When I first read the articles, I was really only on the start of my herb journey and although I read it and thought it really interesting, I didn't "grok" it. Now I do. Herb Robert grows unobtrusively in both my gardens and I've never really paid any attention to it. Now I shall!
I'd like to share a word of caution . Never ask anyone to wash in pure infused cider vinegar - it really stings! My daughter used to be prone to thrush under her arms and behind her ears, so I suggested she wash with the vinegar thinking "stronger is better". I was not sufficiently sympathetic to the howls of pain which then eminated from the bathroom. I will not repeat the same mistake - 3 tsp to a cup of water in future!
Another point - when Chris referred to an emulsifying cream or lotion, it always had me really confused about what they might be. He recommended the base creams and lotions produced by The Herbal Apothecary which is based in Sysop near Leicester. They do mail order by telephone, but I have yet to find their website. I have used them and they are very nice.
As I don't tend to make things with a base cream very often, I now use a simple Aqueous cream from the local chemist.
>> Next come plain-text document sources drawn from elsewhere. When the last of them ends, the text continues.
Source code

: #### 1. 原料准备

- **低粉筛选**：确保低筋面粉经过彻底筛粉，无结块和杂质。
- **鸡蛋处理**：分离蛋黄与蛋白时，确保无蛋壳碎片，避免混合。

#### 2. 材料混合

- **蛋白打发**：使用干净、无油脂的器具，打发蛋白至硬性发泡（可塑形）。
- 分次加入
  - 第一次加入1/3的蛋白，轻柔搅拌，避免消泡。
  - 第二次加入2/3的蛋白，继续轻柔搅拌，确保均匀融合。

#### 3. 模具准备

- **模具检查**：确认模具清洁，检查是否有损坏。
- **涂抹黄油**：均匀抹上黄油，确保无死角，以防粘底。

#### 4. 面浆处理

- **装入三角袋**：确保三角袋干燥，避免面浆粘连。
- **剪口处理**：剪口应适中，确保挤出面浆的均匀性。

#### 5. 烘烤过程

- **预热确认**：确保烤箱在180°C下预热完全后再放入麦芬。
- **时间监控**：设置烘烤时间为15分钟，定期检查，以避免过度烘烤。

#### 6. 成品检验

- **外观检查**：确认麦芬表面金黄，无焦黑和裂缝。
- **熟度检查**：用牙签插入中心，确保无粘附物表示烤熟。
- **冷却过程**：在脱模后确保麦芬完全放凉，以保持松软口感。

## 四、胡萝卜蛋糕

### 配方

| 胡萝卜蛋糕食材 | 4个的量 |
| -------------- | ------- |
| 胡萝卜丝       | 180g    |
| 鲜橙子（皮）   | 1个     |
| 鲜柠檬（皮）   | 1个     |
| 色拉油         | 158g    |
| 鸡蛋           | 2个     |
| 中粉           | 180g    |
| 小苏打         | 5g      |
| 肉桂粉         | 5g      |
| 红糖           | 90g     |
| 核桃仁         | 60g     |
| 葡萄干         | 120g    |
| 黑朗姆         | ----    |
This doesn't have lanolin in it and is easily absorbed.
Thanks again for giving us access to these articles in such a delightfully visually stunning way!
The Herbmonger Feb. 2008
February 3 2008, 2:34 AM
I must agree these are really good articles.
I have also tried to find the website of The Herbal Apothecary.If you are again in contact with them by telephone,perhaps you could ask and pass it on through the Forum.
Thanks a lot.
Re: The Herbmonger - Chris Hedley & Non Shaw
April 24 2008, 2:51 PM
The Herbmonger (recipes from Chris and Non) ran from May 1996 through 2000, and in addition to the dozen that were called "herbmonger.htm" there were some 22 which were posted as "recipe.html".
In 1997, Rene Burrough, who ran the UK Herb Society site, did a new set of pages every month; ditto for 1998, but 1999 and 2000 were slower.
Way back then, I hosted the site, under my /herbmed/ collection on ibiblio ...
Do you know which willow flowers to use? or how to to make a flower remedy? If not then this month 'The Herbmonger' article is worth taking a look at. Making Willow Flower Remedies, contains a recipe for making a willow flower remedy and one for a willow bark and ginger decotion, as well as information on which flowers to use. There are also some book recommendations to find out more about flower remedies, a good book for the beginner is 'Bach Flower Remedies - A Step By Step Guide' by Non Shaw.
St Johns Wort
May 31 2008, 3:41 AM
As June the 24th is St John's Day it's apt that this months 'The Herbmonger' article focuses on St John's Wort and shows you how to make infused Hypericum oil. There are also some book recommendations to discover more about this fascinating and useful herb.